El presidente de la Academia paso desapercibido con su minúsculo discurso sin una sola idea que pudiera sintetizar qué es lo que se siente hoy en Hollwyood a partir de la crisis que los azota y ya se nota en el vacío de un cine que es solo envoltorio y que cuando no lo es no logra trascender la medianía, el más de lo mismo, la idea de que los esquemas ya probados pueden y deben repetir respuestas de público.
La pregunta es: si el cine cambia al mismo tiempo que Hollywood solo demuestra tener capacidad de recaudar dinero, la mayor parte de las veces sin calidad, recurriendo a espejitos de colores, que futuro le espera al cine como espectáculo y, en consecuencia, a lo que significan los premios Oscar como aquello máximo a lo que puede aspirar un actor o cineasta?
Nadie hubiera pensado hace cinco o seis años que Kodak sería derribada por los cambios tecnológicos al igual que el protagonista de “El artista”, cae cuando los actores tuvieron que empezar a hablar en cine que dejaba de ser puro gesto, como ocurre en la película de Hazanavicius, un ejemplo que resulta casi paradójico: un film mudo triunfa en un momento en el que todo lo técnico es vendido como lo mejor e incluso aceptado por los más veteranos.

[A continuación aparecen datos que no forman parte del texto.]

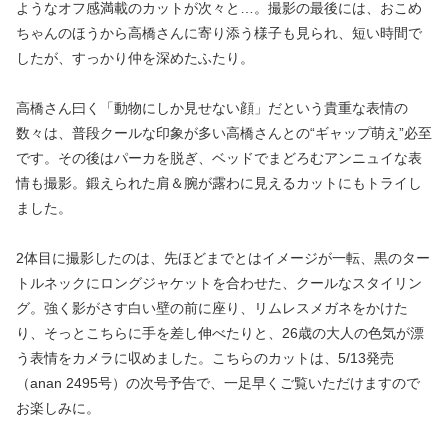
ようなオフ感満載のカットが次々と…。撮影の最後には、おこめ
ちゃんのほうから高橋さんに寄り添う様子も見られ、短い時間で
したが、すっかり仲を深めたふたり。
高橋さん曰く「動物にしか見せない顔」だという貴重な表情の
数々は、普段クールな印象が多い高橋さんとの“ギャップ萌え”必至
です。その後はパーカを脱ぎ、ベッドでまどろむアンニュイな表
情も撮影。鍛えられた肩＆腕が露わに見えるカットにもトライし
ました。
2体目に撮影したのは、先ほどまでとはイメージが一転、黒のター
トルネックにロングジャケットを合わせた、クールなスタイリン
グ。強く影がさす白い壁の前に座り、リムレスメガネをかけた
り、そっとこちらに手を差し伸べたりと、26歳の大人の色気が漂
う表情をカメラに収めました。こちらのカットは、5/13発売
（anan 2495号）の次号予告で、一足早くご覧いただけますので
お楽しみに。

En verdad, la ceremonia de los Oscars del último domingo suena casi como a un grito de auxilio, una forma de llamar la atención parecida a la del personaje de Jean Dujardin cuando prende fuego sus películas, o Méliés en el filme de Scorsese, cuando resignado se esconde en la estación de Montparnasse para vender o reparar juguetes a cuerda.
“Estamos aquí, vengan a rescatarnos”, parecen exclamar con sus actos, un llamado que es más que evidente hacen a los más jóvenes, porque ellos son los auténticos dueños del futuro, los que pueden retomar el camino perdido, recuperar el camino de los sentimientos, de lo genuino que a fin de cuentas no puede ser reemplazado por lo vacío de contenido porque por insistencia termina, inexorabalemente, cansando.
Scorsese , Steven Spielberg (gran olvidado de la noche) y Woody Allen, cada uno a su manera recorren el pasado porque de alguna forma quisieran viajar por el tiempo y poder vivirlo para después recordarlo con un plus de magia, igual que lo hace Hazanavicius, con muchas menos pretensiones, una suma de inocencia que tiene que tener si o si un final feliz, esperanzado, de que a pesar de todo, el futuro es posible.